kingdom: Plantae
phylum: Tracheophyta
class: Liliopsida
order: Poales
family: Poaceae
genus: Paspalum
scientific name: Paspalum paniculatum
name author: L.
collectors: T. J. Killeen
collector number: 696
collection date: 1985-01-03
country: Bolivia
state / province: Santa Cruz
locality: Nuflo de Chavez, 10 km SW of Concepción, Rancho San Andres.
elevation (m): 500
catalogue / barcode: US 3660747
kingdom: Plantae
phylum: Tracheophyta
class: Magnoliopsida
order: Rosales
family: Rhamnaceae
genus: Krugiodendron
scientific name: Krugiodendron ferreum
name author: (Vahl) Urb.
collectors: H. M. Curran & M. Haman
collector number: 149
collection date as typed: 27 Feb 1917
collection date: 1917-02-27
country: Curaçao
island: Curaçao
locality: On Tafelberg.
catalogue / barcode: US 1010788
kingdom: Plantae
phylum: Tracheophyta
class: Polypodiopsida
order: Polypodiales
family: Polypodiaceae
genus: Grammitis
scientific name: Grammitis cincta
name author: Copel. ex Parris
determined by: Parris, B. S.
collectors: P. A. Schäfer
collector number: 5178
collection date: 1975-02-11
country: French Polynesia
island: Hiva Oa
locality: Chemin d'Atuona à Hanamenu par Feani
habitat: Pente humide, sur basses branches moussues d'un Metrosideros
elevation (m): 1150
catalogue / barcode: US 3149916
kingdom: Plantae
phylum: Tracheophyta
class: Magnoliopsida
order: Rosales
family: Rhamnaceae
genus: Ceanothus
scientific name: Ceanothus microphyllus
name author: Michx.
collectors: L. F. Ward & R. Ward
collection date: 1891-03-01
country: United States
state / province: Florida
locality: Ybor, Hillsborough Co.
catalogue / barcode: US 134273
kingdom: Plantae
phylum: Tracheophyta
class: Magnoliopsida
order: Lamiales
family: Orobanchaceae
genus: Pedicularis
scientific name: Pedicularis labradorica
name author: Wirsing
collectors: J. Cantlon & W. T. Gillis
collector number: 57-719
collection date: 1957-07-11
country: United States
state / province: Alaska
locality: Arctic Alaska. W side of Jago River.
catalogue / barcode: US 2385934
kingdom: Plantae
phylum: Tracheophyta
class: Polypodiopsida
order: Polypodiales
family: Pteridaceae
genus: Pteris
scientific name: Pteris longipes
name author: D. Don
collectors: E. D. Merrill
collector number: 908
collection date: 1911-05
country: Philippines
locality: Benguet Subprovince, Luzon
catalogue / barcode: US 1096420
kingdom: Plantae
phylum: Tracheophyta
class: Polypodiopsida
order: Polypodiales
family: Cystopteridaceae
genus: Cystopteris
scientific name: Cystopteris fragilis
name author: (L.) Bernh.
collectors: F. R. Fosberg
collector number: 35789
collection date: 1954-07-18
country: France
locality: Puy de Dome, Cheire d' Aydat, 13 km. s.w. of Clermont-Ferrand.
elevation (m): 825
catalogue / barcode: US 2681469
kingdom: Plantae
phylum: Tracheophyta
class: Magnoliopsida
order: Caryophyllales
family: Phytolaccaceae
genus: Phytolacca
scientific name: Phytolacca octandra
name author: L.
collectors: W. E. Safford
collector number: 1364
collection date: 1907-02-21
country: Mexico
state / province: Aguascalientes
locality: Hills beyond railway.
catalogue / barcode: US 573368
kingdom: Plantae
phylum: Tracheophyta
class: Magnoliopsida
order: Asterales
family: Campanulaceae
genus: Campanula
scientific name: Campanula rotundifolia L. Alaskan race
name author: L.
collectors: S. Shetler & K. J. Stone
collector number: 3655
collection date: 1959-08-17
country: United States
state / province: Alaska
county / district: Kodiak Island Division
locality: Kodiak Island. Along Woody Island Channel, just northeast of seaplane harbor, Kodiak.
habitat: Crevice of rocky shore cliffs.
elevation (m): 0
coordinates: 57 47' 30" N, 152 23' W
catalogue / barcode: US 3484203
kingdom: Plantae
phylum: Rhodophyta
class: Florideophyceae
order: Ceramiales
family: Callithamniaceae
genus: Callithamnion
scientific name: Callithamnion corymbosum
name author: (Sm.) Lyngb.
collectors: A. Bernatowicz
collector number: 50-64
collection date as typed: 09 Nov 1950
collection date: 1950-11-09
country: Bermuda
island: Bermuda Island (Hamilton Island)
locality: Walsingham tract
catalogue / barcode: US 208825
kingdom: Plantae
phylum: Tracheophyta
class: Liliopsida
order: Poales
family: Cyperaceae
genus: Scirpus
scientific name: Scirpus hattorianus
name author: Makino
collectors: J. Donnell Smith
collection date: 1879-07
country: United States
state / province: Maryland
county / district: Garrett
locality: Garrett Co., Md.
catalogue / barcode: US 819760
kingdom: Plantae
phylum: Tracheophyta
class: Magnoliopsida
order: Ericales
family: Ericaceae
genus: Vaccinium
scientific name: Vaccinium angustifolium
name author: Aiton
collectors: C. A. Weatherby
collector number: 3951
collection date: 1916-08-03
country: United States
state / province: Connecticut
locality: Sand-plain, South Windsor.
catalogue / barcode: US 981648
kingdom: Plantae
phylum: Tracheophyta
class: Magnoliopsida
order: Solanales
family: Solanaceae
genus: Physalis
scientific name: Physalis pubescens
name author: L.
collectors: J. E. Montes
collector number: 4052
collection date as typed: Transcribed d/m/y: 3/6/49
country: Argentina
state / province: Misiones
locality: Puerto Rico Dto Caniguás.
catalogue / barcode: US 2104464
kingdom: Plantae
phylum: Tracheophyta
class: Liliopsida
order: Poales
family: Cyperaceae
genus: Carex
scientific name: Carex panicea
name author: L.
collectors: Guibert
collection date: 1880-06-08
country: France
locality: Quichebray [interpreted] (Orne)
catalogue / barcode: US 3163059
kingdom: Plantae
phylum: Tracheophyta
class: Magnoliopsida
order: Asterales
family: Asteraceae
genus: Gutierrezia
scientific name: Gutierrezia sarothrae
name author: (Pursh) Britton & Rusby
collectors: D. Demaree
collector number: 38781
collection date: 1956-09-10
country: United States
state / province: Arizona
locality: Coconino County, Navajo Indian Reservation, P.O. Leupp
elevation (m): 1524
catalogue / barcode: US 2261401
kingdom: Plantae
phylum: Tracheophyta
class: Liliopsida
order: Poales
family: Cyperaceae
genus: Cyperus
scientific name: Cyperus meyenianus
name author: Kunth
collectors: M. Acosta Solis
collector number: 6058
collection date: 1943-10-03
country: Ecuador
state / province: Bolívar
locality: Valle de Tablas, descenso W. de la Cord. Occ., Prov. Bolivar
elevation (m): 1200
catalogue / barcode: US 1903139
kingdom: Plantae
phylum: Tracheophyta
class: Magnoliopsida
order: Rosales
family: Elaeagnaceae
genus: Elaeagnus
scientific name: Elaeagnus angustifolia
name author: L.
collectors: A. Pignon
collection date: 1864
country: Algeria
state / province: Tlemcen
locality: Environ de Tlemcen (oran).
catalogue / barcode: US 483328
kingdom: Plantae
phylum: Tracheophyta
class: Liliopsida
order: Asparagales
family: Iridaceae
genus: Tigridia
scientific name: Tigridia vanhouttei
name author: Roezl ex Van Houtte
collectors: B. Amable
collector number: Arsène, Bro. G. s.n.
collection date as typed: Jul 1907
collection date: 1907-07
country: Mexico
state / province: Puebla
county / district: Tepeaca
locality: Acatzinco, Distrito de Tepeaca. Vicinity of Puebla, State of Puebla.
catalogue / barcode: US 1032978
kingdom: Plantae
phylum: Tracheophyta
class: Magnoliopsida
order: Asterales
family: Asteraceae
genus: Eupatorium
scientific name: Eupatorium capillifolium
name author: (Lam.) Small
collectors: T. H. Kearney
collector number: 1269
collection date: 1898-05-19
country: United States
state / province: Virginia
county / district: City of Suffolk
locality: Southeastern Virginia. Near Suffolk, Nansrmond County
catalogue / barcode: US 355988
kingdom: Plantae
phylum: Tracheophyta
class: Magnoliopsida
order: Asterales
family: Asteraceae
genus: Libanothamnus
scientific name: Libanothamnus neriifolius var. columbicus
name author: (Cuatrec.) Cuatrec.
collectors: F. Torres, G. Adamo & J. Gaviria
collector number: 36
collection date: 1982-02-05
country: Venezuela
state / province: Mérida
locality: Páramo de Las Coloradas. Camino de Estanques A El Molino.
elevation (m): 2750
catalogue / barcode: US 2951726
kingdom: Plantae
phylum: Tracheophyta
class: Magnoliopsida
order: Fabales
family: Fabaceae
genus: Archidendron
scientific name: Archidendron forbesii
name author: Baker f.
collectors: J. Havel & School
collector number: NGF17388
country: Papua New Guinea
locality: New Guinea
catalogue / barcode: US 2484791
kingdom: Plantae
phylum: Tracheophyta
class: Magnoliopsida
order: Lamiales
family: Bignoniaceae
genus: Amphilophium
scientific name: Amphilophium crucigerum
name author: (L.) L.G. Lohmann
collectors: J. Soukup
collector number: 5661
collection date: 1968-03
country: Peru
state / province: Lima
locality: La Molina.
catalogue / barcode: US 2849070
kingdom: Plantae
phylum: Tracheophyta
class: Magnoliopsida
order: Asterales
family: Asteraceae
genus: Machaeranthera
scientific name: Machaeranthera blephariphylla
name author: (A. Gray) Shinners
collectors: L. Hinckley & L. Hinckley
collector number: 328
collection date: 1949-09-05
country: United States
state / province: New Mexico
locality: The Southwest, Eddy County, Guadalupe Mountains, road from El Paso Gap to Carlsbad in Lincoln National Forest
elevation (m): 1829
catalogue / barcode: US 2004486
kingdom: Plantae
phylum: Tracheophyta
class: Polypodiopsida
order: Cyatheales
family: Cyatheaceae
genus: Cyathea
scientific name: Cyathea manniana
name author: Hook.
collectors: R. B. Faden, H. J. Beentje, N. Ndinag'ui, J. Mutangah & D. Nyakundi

# # # # # # #

# EXERCISE PROMPT
Copy the part of the entries that opens with the line containing "country: Argentina" and closes with the line containing "collection date: 1880-06-08", both of those lines included, with no changes.

# FULL ANSWER
country: Argentina
state / province: Misiones
locality: Puerto Rico Dto Caniguás.
catalogue / barcode: US 2104464
kingdom: Plantae
phylum: Tracheophyta
class: Liliopsida
order: Poales
family: Cyperaceae
genus: Carex
scientific name: Carex panicea
name author: L.
collectors: Guibert
collection date: 1880-06-08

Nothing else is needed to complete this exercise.